Auch an diese Form von weiterwirkender Ausgrenzung erinnert dieser Stolperstein für Wilii Karl App.
Stellvertretend für viele Tausende erinnert er an ihr Leid, ihre Verfolgung und Diskriminierung. Und ist eine lebendige Botschaft für die heutige Generationen:
Er mahnt zu Respekt vor Verschiedenheit, zur Annerkerennung von Vielfalt. Denn noch immer werden in Deutschland Angehörige von Minderheiten ausgegrenzt, stigmatisiert, diskriminiert.
Wir können mittlerweile auf 40 Jahre erfolgreichen Kampf um Gleichberechtigung zurückblicken. Einiges hat sich gerade in der Zeit unter der rot-grünen Bundesregierung bewegt und getan.
Es bleibt aber noch viel zu tun, wenn es um die Anerkennung schwuler und lesbischer Lebensformen und deren Anerkennung in Gesellschaft und Politik geht.
Aber diese initiative hier heute in Stuttgart zeigt und auch, dass Mut belohnt wird, dass langer Atem zum Ziel führt.
Wir in der Politik sind gefordert, gesetzliche Regelungen gegen Diskriminierung und für Gleichstellung auf den Weg zu bringen. Gesetze sind das Eine, der Wandel aber beginnt im Kopf.
Ich habe die Hoffnung, dass Menschen sich mit diesem Stolperstein sensibilisieren lassen für Minderheitserfahrungen, die wir in unseren unterschiedlichen Bezügen, Zuordnungen, Eigenschaften machen können oder beobachten können und dass immer mehr Menschen begreifen, dass Akzeptanz und Ausgleich der unterschiedlichen Interessen und Ansprüche, die es in einer modernen Gesellschaft zu unser aller Glück ja gibt, ihren Reichtum, ihre Lebendigkeit ausmachen.

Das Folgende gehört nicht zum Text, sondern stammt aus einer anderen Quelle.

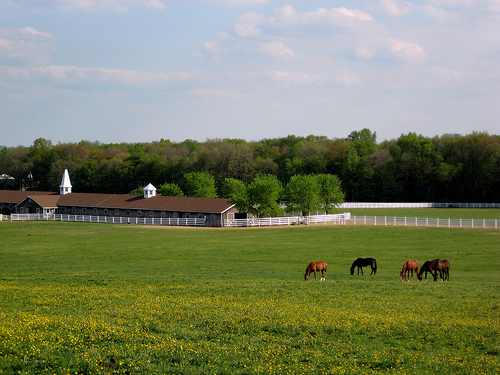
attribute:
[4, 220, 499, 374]
grass — large area, a field, green colored, soft, very green, dark green, long, big, yellowish, green, large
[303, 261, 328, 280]
horse — white striped, grazing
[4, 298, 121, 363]
flowers — yellow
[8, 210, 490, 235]
fence — wooden, white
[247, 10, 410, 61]
clouds — grayish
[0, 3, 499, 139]
sky — cloudy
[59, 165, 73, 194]
steeple — narrow, white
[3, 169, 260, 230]
house — large, brown, a stable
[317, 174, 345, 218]
tree — in back, in a row, bright green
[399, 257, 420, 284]
horse — grazing, light brown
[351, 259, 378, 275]
horse — black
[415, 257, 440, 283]
horse — dark brown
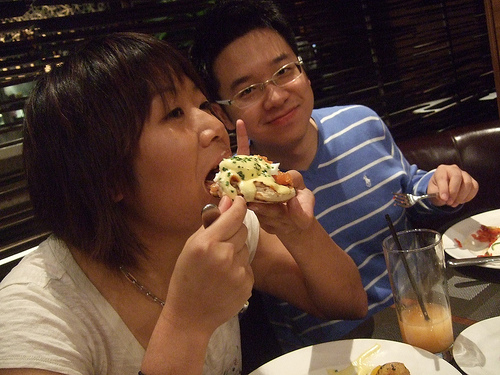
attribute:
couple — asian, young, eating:
[14, 28, 463, 373]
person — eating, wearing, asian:
[2, 47, 372, 343]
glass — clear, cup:
[381, 221, 457, 350]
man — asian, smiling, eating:
[189, 0, 467, 314]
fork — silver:
[384, 186, 440, 206]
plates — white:
[243, 316, 499, 372]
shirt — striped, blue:
[212, 101, 444, 341]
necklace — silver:
[105, 247, 166, 307]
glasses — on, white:
[214, 61, 307, 111]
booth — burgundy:
[390, 120, 498, 222]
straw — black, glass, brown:
[385, 212, 431, 320]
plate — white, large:
[242, 335, 466, 374]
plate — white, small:
[449, 310, 499, 374]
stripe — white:
[320, 133, 385, 176]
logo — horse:
[357, 170, 377, 187]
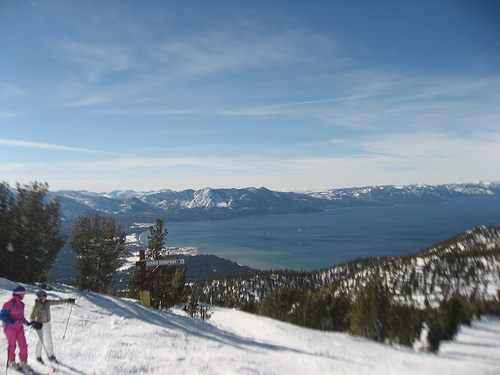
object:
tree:
[145, 219, 169, 259]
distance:
[79, 184, 264, 229]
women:
[2, 283, 30, 361]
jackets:
[31, 300, 51, 324]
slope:
[68, 286, 442, 374]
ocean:
[205, 207, 441, 260]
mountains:
[139, 186, 303, 221]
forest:
[331, 269, 463, 334]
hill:
[412, 233, 500, 280]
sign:
[137, 258, 187, 266]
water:
[225, 215, 306, 259]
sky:
[0, 6, 499, 155]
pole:
[139, 271, 148, 307]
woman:
[33, 288, 82, 360]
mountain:
[0, 226, 499, 372]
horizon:
[8, 171, 493, 224]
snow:
[184, 189, 211, 203]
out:
[198, 185, 489, 296]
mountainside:
[126, 239, 424, 372]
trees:
[350, 275, 401, 341]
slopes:
[174, 242, 476, 350]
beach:
[183, 247, 273, 281]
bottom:
[139, 250, 228, 286]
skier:
[1, 286, 39, 371]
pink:
[1, 300, 28, 355]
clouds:
[68, 84, 265, 163]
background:
[0, 0, 497, 269]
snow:
[123, 319, 224, 350]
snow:
[396, 267, 414, 299]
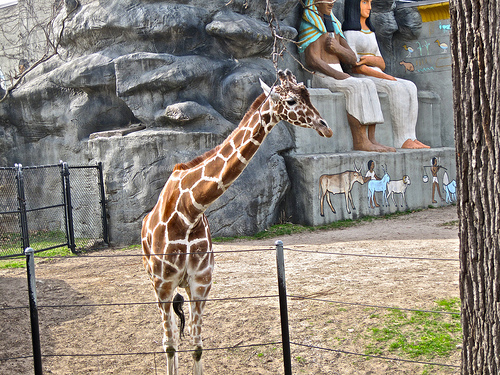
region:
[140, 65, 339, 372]
brown and cream giraffe standing in zoo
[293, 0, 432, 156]
statue of Egyptian man and woman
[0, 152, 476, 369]
metal wire and mesh fence around enclosure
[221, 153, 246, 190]
brown spot on off white giraffe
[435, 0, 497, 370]
grey bark of large tree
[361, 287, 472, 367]
small patch of grass on dirt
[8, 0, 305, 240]
large grey wall of rocks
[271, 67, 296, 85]
two horns on giraffe's head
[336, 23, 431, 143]
white gown on female statue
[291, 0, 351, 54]
blue and gold head dress on male statue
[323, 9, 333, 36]
The beard of the man in the statue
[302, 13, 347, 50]
The blue head dress of the man in the statue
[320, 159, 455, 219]
The painting on the wall behind the giraffe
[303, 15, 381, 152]
The man statue behind the giraffe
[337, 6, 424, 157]
The women statue that is behind the giraffe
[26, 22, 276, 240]
The rocky wall behind the giraffe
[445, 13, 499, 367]
The trunk of the tree next to the giraffee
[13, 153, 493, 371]
The fence that is surrounding the giraffe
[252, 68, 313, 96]
The giraffes ears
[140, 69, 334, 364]
A giraffe that is standing in a fenced in area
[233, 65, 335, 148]
large head of giraffe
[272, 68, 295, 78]
brown and black horns of giraffe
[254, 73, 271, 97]
white ear of giraffe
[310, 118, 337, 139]
brown and white nose of giraffe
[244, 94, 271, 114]
long brown mane of giraffe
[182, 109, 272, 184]
orange and white neck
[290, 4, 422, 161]
statues in back ground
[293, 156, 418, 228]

Es geht um eine Kultur der Humanität, der Anerkennung, der Toleranz in einem Land, in dem wir ohne Angst als Menschen verschiedene sein können. Dazu fordert uns die Erinnerung an die Verfolgung und Ermordung von Homosexuellen auf, dazu verpflichtet uns das Gedenken, das nicht folgenlos bleiben soll, nicht folgenlos bleiben darf!
Ich danke Ihnen!

An Willi Karl App  und andere verfolgte  homosexuele Männer wie Friedrich Enchelmeyer erinnert das  StolperKunst-Projekt #DIGITALESSTOLPERN – #derliebewegen der Künstlerinnen Philine Pastinaci und Lena Fritschle.